Population and sampling distribution variation

You just calculated the mean of the sampling distribution and saw how it is an estimate of the corresponding population parameter. Similarly, as a result of the central limit theorem, the standard deviation of the sampling distribution has an interesting relationship with the population parameter’s standard deviation and the sample size.

sd_of_means5 <- samp_distribution_5_tibl %>%
  summarise(sd_mean_attrition = sd(mean_attrition))

sd_of_means50 <- samp_distribution_50_tibl %>%
  summarise(sd_mean_attrition = sd(mean_attrition))

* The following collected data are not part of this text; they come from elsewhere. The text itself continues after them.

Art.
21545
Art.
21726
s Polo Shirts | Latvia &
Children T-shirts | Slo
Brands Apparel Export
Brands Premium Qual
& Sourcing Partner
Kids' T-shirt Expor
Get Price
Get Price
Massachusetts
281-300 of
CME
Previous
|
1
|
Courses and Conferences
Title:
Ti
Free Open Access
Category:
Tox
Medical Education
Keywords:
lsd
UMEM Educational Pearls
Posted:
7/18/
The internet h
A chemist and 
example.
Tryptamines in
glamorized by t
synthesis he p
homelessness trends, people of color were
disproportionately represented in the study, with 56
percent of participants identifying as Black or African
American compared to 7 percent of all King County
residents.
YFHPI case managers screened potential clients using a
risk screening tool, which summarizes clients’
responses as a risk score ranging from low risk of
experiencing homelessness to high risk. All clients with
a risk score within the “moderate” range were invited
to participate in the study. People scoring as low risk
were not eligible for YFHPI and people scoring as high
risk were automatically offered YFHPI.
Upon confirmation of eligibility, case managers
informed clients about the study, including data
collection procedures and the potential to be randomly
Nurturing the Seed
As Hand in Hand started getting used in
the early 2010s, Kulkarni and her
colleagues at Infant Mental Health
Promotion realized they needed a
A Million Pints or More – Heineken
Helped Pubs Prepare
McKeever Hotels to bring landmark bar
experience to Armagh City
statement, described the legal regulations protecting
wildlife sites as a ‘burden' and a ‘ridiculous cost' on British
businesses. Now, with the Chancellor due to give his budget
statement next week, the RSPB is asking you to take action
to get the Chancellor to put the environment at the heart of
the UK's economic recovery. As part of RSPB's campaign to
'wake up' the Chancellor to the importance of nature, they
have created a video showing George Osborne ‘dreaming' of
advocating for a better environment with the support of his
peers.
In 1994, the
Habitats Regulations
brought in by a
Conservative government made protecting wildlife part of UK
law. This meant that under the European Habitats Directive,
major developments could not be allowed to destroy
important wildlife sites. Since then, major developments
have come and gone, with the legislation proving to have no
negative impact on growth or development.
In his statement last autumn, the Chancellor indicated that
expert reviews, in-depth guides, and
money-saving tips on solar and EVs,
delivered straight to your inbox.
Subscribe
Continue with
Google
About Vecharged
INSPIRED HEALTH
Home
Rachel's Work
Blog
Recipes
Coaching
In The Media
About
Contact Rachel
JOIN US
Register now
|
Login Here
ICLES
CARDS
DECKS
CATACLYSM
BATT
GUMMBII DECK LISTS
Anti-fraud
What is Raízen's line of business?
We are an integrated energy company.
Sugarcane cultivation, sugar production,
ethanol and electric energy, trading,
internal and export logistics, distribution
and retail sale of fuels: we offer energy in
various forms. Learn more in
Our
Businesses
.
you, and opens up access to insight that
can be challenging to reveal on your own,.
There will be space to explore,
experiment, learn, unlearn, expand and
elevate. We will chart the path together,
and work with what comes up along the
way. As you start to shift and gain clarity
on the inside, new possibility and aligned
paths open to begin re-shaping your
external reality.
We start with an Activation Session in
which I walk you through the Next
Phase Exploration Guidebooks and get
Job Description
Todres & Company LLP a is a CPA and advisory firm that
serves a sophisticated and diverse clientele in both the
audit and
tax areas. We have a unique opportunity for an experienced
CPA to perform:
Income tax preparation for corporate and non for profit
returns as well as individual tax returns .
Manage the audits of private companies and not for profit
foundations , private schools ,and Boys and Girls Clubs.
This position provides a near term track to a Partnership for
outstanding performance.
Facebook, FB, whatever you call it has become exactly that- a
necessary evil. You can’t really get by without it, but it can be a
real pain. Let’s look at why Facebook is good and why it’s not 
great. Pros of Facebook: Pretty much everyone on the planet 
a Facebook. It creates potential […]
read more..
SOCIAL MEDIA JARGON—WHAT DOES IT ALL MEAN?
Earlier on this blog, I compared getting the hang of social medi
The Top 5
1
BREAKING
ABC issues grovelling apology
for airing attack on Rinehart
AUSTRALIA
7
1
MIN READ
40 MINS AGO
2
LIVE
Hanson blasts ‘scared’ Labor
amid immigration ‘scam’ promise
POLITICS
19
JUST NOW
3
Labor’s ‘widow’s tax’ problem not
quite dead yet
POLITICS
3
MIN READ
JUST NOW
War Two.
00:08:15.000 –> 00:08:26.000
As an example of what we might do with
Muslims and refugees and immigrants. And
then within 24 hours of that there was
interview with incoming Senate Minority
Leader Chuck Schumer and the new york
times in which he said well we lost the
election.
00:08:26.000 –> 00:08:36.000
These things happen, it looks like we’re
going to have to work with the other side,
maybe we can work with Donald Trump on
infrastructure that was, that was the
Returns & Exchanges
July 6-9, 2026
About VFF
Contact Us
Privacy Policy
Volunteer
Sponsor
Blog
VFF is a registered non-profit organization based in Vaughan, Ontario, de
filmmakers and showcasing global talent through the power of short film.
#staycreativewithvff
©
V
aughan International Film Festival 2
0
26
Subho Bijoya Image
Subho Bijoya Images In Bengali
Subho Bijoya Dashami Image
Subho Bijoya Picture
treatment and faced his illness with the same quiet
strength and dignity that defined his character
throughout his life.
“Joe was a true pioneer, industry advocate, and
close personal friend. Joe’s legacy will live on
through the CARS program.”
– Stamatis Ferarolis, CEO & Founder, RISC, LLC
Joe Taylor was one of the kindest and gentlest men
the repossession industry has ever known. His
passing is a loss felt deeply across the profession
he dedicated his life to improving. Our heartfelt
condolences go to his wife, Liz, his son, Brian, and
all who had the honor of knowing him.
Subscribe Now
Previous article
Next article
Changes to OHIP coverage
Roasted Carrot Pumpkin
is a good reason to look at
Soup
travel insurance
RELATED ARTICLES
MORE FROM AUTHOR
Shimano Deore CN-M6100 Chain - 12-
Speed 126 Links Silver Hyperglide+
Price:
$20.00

sd_of_means500 <- samp_distribution_500_tibl %>%
  summarise(sd_mean_attrition = sd(mean_attrition))

sd_of_means5
sd_of_means50
sd_of_means500
coffee_focus <- coffee_ratings %>%
  select(variety, country_of_origin, flavor) %>%
  rowid_to_column()
Error in select(., variety, country_of_origin, flavor) : 
  object 'coffee_ratings' not found

Resample with slice_sample()

To sample with replacement, you call slice_sample() as usual, but set the replace argument to TRUE. Setting prop to 1 gives a sample with the same size as the original dataset.

Repeated coffees

Counting the rowid shows how many times each coffee ended up in the resampled dataset. Some coffees are present five times in the new dataset.

Missing coffees

That means that some coffees didn’t end up in the resampled dataset. By taking the number of distinct row IDs in the resampled dataset using dplyr’s n_distinct, you can see that 834 different coffees were included, and 505 coffees weren’t included.